Managing excessive demands

There are three steps to managing excessive demands, set out in the Figure below.


Identify the service user’s history of excessive demands and the current pattern. Link up with the other practitioners and services involved in the service user’s care, so as to get a clear picture.

Analyse, preferably in collaboration with the service user, the triggers to the demanding behaviour. These can include:

  • thoughts (no one is helping me, the help I am getting isn’t working, I am owed something by society)
  • feelings (anxiety, panic, anger)
  • behaviour (multiple phone calls, complaints, requesting a change of worker)
  • relationships (a tendency to be rather bullying/dominating in relationships with staff, getting staff to ‘mother’ them)

Like other problem behaviours, a time line of events can be a helpful way to break down a problem. This is particularly the case with emotionally driven demanding behaviour because the time line might offer some clues for a management plan. Some triggers might have occurred years previously, but might have happened earlier in the day or a few days beforehand.

The time line below provides an opportunity to add in the consequences to the demanding behaviour. That is, the behaviour has a function or a meaning, and the consequences – like obtaining attention – are a clue to the underlying need in the service user.





Intervene – the contract

Now you have a clearer idea of the problem, and the likely triggers, you need to work to develop a plan. For those service users who are emotionally driven in their demands, it will be best to try and develop a contract about needs and demands – rather like a sentence plan for probation officers, or a care plan for mental health practitioners but with a focus on the behaviour. See Managing Self Harm for tips about developing a crisis plan, which may also be relevant.

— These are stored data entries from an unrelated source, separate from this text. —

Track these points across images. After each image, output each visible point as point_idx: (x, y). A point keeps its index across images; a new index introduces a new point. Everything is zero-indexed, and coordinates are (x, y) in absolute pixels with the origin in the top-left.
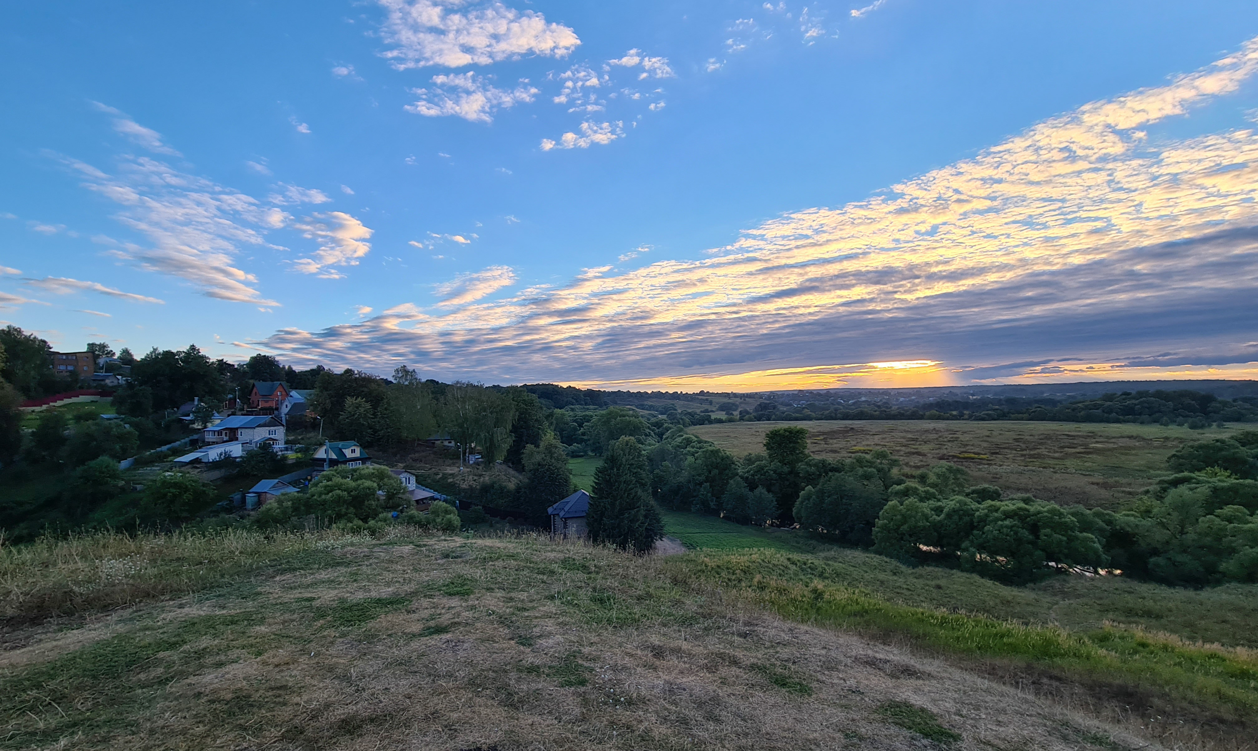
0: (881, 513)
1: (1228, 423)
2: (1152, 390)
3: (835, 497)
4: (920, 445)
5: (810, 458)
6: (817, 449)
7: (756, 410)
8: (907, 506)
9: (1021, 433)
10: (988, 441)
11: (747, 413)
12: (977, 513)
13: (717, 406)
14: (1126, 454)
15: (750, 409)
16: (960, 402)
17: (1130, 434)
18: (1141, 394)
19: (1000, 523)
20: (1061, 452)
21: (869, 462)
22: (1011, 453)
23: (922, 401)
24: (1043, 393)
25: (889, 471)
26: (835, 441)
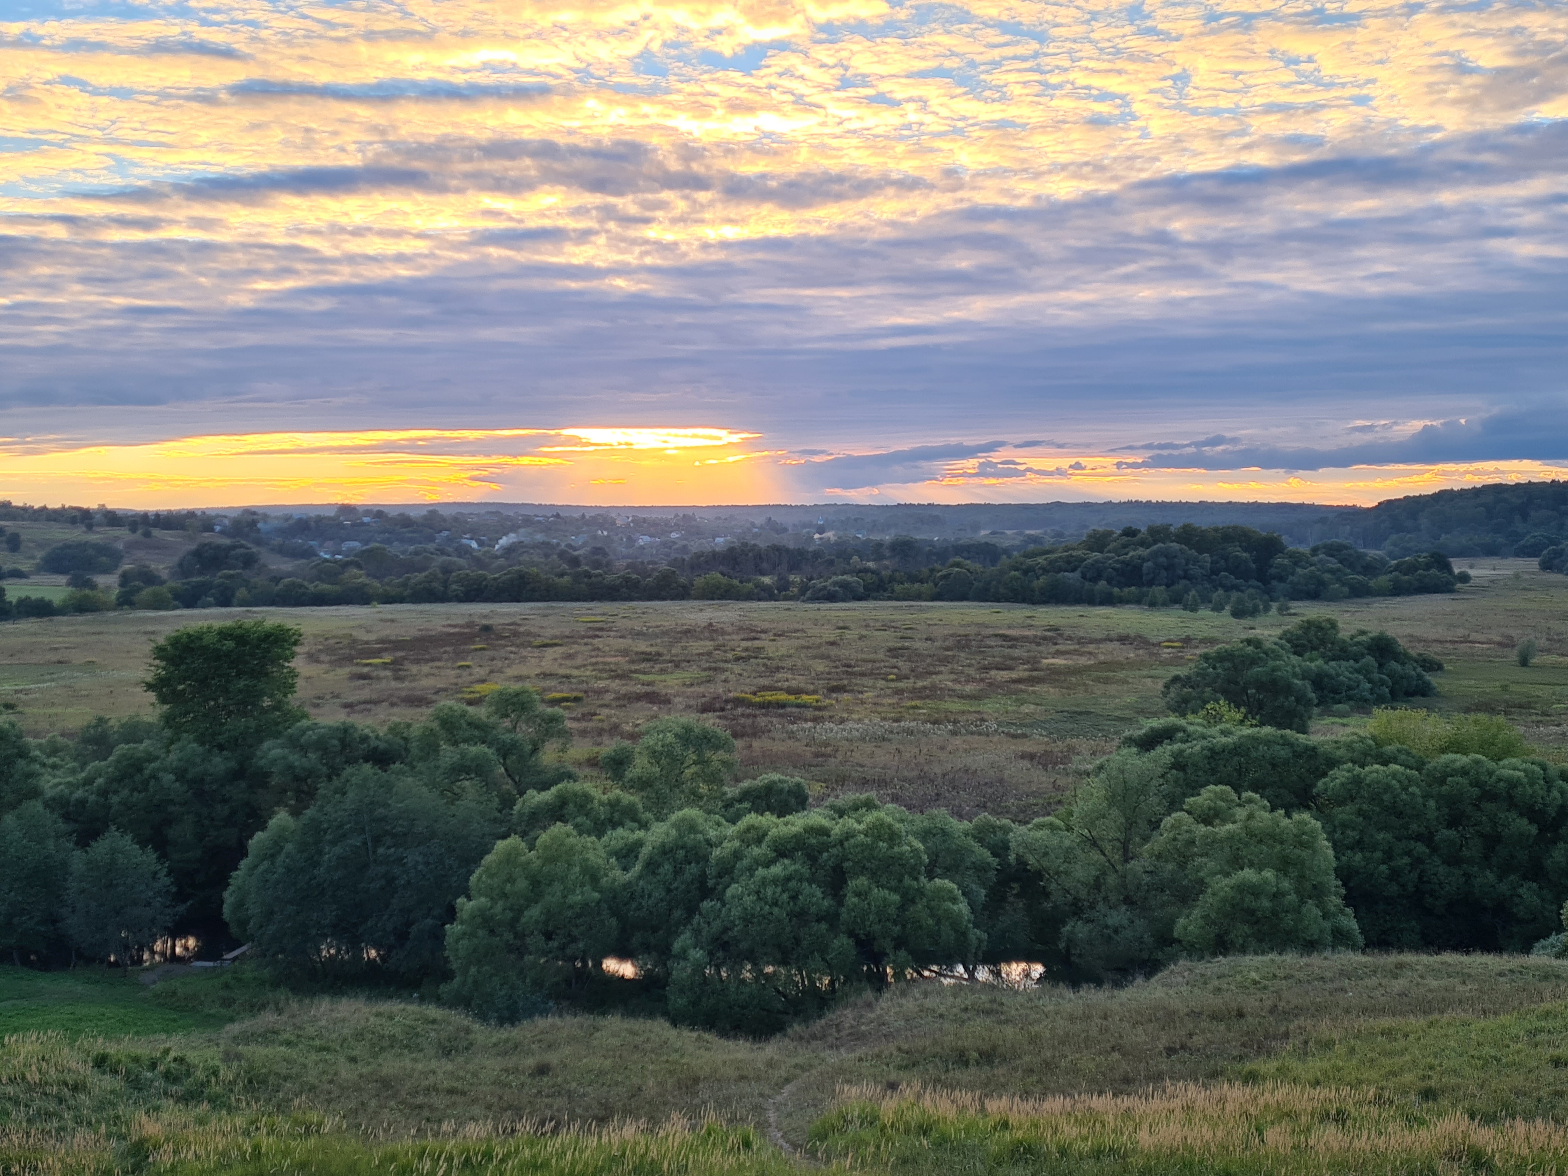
0: (473, 878)
1: (1299, 603)
2: (1177, 523)
3: (356, 841)
4: (663, 671)
5: (304, 723)
6: (365, 694)
7: (183, 570)
8: (546, 848)
9: (909, 633)
10: (828, 657)
11: (150, 578)
12: (716, 852)
13: (40, 554)
14: (1107, 681)
15: (162, 567)
16: (787, 550)
17: (1122, 631)
18: (1158, 534)
19: (761, 872)
20: (982, 680)
21: (477, 727)
22: (874, 687)
23: (696, 546)
24: (976, 528)
25: (535, 750)
26: (426, 668)
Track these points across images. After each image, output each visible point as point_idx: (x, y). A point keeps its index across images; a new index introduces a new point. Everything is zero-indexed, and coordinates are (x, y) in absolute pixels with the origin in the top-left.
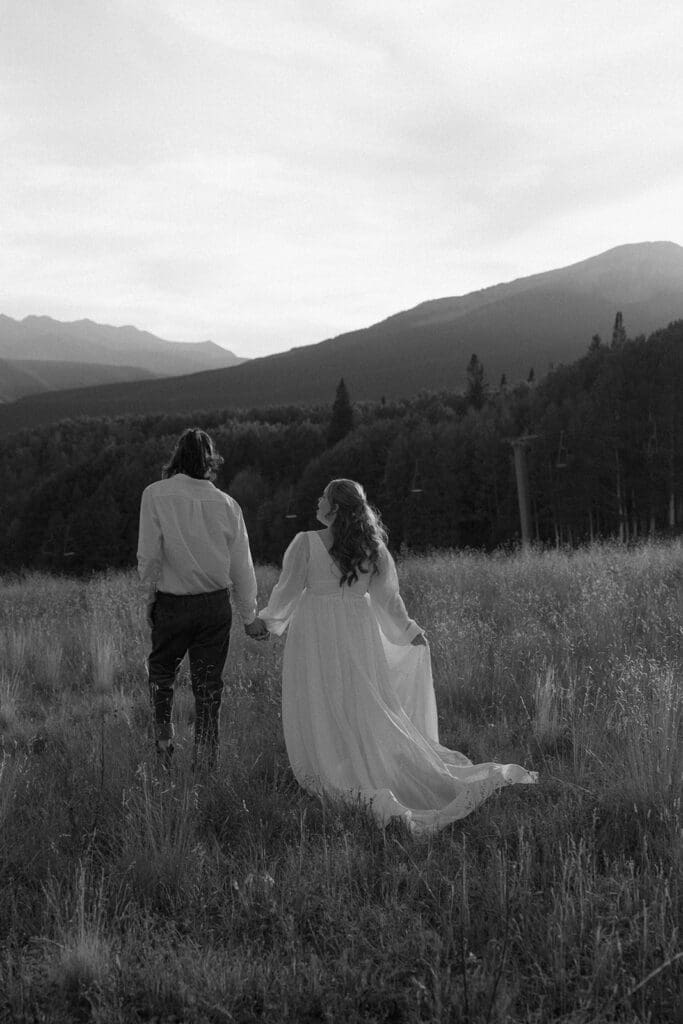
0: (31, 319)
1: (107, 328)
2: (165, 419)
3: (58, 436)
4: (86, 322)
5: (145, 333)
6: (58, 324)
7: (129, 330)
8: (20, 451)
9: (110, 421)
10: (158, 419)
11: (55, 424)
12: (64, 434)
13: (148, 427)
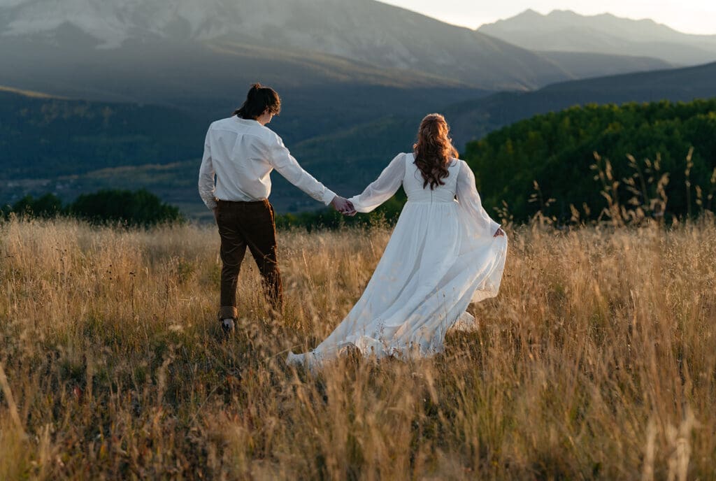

For those who are not emotionally engaged with the practitioner or services, but behaving in a demanding fashion, you may want to think about a plan or contract which is shared with other staff but may or may not be useful in working directly with the service user. Please download our example contract sheet if you are interested.

The best plans include a brief description of the problem and analysis of why it occurs, and state the aim of the plan. Your aim might be, for example:

  1. To increase the planned contacts with the service and decrease the unplanned contacts
  2. To achieve a better balance within the sessions between what the offender expects and what you need to address

Set limits- be honest – be honest about what you are able to do and not do. State the length and frequency of sessions, what kind of contact can be made between sessions, and what you will do with that ‘in-between’ communication.

Be consistent – but not rigid! Generally, sticking to the rules works.

Develop and review the contract – This is an agreement about what can and cannot be done. This outlines the work you will do in your key work sessions or supervision. Set a time period in which the contract will be reviewed. You may wish to change the nature of the work you do if you are able to reduce problems around excessive demands.

Achieve a balance – a contract should contain a reasonable balance between your goals and those of the service user.

Phrase the contract positively – express expectations and the boundaries in a positive fashion. There is evidence for this working better. For example, ‘I will meet with you every week for 40 minutes’ works better than focusing on the negative – ‘do not turn up at the office unless you have an appointment’.

Reward appropriate behaviour regularly – do not spread contact out too much, but try to make sure that the service user receives regular positive feedback whenever s/he manages to stick to the rules.

Address underlying reasons – Interventions should focus on understanding the underlying reason for the excessive demand. Focus on the interventions that will reduce the distress.

Limit practical interventions – Try to limit the number of practical interventions. Focus on the priority issue.

Consider additional services carefully – cut back the input from other services, particularly when the picture is rather chaotic.

Communicate regularly with all others involved – including your own team members. A professionals meeting provides an opportunity to explore and understand the demands more effectively.